Avtovaz halted the production of its Lada brand in March and furloughed many of its workers because it was not able to acquire certain parts due to the sanctions. But, after the Russian government’s decision to slash safety regulations, assembly lines roared back to life.
As a result, the company’s affordable four-door passenger car Lada Granta, will no longer feature air bags, anti-lock braking systems, electronic stability control or emergency retraction locks on seat belts. It also fails to fulfill the 21st century emission standards adopted by many of Russia’s neighbors.
“This is a very retrograde step,” said David Ward, executive president of Global New Car Assessment Programme, a group aimed at developing car safety standards worldwide. He said it was “very sad” and “ironic” that Russia had rolled back safety features, especially as the country serves as the vice-chair of the United Nations’ World Forum for Harmonization of Vehicle Regulations.
“How can they claim to be leading on road safety globally?” Ward said, calling it a “a very symbolic step backwards” for the country that had hosted the first major conference on road safety in 2009.
Foreign policy experts interviewed by NBC News said it was a classic move from Moscow’s Cold War playbook as it works to appear unbothered by the West’s economic sanctions while making its people sacrifice essential comforts, like car safety features, to ensure it maintains the illusion of economic tranquility.
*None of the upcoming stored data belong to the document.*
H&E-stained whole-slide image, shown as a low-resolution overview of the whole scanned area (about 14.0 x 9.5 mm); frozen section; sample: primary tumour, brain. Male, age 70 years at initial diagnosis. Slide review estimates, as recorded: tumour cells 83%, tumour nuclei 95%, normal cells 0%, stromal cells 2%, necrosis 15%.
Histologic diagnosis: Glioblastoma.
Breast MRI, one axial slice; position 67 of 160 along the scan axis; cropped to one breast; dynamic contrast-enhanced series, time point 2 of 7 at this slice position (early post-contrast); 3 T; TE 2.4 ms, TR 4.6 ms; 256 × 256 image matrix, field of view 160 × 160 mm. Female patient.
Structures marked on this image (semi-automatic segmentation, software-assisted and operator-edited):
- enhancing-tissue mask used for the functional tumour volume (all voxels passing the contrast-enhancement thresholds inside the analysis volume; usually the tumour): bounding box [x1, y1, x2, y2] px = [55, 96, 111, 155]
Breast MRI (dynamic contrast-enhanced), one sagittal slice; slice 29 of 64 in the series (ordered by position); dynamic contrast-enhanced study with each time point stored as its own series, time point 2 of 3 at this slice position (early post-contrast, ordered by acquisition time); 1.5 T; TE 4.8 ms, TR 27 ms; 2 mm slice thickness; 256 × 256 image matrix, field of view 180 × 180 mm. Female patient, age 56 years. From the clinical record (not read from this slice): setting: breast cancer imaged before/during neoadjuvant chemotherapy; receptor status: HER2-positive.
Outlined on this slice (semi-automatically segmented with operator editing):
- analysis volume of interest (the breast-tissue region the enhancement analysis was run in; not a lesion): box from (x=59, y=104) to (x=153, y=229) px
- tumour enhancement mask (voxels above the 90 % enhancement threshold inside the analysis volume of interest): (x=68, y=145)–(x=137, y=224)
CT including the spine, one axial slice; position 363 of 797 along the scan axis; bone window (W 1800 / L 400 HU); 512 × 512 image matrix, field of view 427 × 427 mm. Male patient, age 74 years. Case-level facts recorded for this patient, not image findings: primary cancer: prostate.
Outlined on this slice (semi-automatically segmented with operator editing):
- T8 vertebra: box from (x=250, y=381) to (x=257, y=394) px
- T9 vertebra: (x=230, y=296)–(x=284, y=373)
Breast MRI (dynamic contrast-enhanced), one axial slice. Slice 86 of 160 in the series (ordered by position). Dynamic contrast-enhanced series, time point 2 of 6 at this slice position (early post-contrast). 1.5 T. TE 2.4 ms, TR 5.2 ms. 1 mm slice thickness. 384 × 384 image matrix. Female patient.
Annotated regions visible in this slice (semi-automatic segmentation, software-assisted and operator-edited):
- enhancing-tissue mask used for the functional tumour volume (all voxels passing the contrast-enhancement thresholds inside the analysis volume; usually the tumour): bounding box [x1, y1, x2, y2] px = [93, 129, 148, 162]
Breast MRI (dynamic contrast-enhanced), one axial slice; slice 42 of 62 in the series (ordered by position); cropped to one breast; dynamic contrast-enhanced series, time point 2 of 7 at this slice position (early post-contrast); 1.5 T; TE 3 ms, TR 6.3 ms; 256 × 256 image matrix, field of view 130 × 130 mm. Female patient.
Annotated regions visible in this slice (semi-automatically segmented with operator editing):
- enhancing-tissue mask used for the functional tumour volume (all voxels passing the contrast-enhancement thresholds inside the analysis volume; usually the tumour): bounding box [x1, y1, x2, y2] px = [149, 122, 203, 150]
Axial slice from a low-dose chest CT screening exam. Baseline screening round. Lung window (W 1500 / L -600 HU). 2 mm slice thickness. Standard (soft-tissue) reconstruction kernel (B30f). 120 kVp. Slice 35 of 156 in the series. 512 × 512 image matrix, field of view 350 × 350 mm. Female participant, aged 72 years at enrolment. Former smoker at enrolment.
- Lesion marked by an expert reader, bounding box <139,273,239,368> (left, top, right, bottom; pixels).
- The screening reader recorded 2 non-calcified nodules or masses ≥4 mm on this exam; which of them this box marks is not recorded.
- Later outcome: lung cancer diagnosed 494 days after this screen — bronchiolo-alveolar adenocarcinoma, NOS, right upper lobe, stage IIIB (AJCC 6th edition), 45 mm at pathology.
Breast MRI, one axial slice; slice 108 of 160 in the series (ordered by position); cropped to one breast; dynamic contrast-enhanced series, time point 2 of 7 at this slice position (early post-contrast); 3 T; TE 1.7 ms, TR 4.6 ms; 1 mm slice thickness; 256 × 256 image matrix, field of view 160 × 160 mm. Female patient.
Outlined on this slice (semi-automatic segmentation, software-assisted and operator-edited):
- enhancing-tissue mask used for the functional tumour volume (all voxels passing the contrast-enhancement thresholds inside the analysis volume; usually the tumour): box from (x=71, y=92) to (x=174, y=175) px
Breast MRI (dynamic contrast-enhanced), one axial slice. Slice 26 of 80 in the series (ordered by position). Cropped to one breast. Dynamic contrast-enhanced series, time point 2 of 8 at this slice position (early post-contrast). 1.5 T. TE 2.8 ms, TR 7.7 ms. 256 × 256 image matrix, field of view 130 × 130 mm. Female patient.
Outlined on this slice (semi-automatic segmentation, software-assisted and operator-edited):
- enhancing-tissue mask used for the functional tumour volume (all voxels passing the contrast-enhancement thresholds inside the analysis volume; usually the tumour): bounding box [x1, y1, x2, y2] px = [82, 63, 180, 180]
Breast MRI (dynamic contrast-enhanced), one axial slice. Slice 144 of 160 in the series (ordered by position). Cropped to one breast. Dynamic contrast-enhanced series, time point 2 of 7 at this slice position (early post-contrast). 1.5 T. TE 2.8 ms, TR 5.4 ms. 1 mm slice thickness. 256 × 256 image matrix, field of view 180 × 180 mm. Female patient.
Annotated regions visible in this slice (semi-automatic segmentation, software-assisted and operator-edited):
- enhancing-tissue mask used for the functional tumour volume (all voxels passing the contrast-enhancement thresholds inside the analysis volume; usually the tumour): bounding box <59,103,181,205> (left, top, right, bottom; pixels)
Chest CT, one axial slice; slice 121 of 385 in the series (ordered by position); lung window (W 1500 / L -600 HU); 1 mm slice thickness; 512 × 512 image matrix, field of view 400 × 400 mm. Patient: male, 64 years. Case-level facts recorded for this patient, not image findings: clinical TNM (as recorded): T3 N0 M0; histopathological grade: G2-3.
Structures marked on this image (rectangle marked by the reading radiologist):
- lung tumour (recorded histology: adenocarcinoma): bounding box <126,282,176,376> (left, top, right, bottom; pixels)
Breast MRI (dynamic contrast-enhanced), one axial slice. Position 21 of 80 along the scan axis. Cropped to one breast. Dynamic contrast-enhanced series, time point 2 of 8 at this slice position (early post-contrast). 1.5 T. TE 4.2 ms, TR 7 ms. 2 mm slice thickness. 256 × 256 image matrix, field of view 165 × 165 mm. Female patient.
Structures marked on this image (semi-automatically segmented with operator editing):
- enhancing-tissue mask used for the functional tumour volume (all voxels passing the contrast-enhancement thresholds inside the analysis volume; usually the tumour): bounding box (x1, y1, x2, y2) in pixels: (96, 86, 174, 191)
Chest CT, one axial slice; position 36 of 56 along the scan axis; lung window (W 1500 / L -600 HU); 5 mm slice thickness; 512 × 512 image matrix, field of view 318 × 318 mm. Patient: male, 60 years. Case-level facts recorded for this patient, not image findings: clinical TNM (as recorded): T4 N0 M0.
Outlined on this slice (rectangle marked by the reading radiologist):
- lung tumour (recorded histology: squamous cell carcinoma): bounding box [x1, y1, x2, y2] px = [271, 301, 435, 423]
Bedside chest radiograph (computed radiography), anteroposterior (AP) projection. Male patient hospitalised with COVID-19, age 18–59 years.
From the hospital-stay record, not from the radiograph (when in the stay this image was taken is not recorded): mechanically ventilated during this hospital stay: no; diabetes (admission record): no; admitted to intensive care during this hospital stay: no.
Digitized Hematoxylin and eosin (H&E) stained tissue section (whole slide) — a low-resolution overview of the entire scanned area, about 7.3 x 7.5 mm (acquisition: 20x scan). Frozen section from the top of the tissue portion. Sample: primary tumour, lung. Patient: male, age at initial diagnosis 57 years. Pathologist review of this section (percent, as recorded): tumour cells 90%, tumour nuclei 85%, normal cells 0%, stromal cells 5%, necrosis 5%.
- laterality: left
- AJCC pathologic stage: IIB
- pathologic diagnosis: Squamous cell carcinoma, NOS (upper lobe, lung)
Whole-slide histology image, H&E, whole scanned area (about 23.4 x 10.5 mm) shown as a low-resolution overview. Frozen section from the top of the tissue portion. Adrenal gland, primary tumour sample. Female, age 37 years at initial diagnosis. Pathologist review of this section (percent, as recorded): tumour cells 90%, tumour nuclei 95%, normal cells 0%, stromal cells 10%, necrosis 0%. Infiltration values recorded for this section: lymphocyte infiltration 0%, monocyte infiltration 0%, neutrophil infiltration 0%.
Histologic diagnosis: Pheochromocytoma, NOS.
It’s a hard-nosed political calculus by the Kremlin, said Jeffrey Edmonds, who served as the director for Russia on the National Security Council in the Obama administration.
“This definitely points toward a willingness on the Russian government’s part to really sacrifice quality goods and safety in the name of this invasion,” he said.
“For domestic audiences and abroad, they do want to make it look as though the sanctions are not really having the impact they are actually having, and it’s dependent on an almost survivalist mindset the Kremlin assumes the Russian people have,” he added.
Avtovaz was owned by Renault until May when it returned the ownership to the Russian government in protest against the Ukraine invasion. The French carmaker could not be reached for comment.
However, Avtovaz said in a press release last week that the new model ensures “maximum possible localization of the car” while contending with “the impact of imported components’ shortage.”
“We have to further produce the most popular and affordable cars of the Russian market, which do not depend on the imported components’ shortage,” Maxim Sokolov, its president, said in a statement. “To do this, the company jointly with federal and regional authorities are actively involved in the development of competencies of Russian suppliers.”
In addition to Avtovaz’ production resuming, Moscow Mayor Sergei Sobyanin announced that the factory once owned by Renault in the city would begin manufacturing the Moskvich, a Soviet-era brand of passenger cars last manufactured 20 years ago.
Road Safety on Russian Roads, a group that advocates for traffic and vehicle safety standards in the country, noted on its website that nearly 15,000 people were killed on Russian roads in 2021.
The advocacy group could not be reached for comment and its website has remained dormant since Russia invaded Ukraine. The Global Alliance of NGOs for Road Safety said it had not heard from the group since March.
The latest road death figures, however, is part of a steady decline — confirmed by the World Health Organization — since Russia began actively working to decrease traffic fatalities in the 2000s. That could change with these cars now on the road.
“The U.N. target, which Russia played a leading role in securing, is to halve road deaths by 2030,” said Saul Billingsley, the executive director of FIA Foundation, an international road safety group based in London. “Rolling back these basic standards sets back vehicle design by decades and will cause continuing damage on the roads for years to come. Unfortunately, ordinary Russians will pay the price.”
This is not the only space in which travel or manufacturing in Russia have been affected by sanctions.
China announced earlier this month that it was closing its airspace to Russian Boeing and Airbus aircraft if their safety and legal status had not been clarified, according to the Russian news agency RBK.
The United States and the European Union banned the delivery of civilian aircraft and spare parts once the war in Ukraine began, growing concerns that some Western-produced aircraft in Russia will grow increasingly dangerous to fly.
As pressure to keep planes in the air has mounted, the Russian aviation authority, or Rosaviatsia, provided Russian companies permission to develop unapproved spare parts for civilian airliners.
“I think these export controls are something the Russians had not anticipated and are ill-equipped to counter,” said Daniel Fried, a former U.S. ambassador to Poland who served as the coordinator of the sanctions program against Russia in 2014. “The Kremlin is going to say that it’s the West making Russians’ lives miserable, but I think many in Russia will not like what’s going on.”
“They’re putting their own people at risk, so they can kill more Ukrainians.”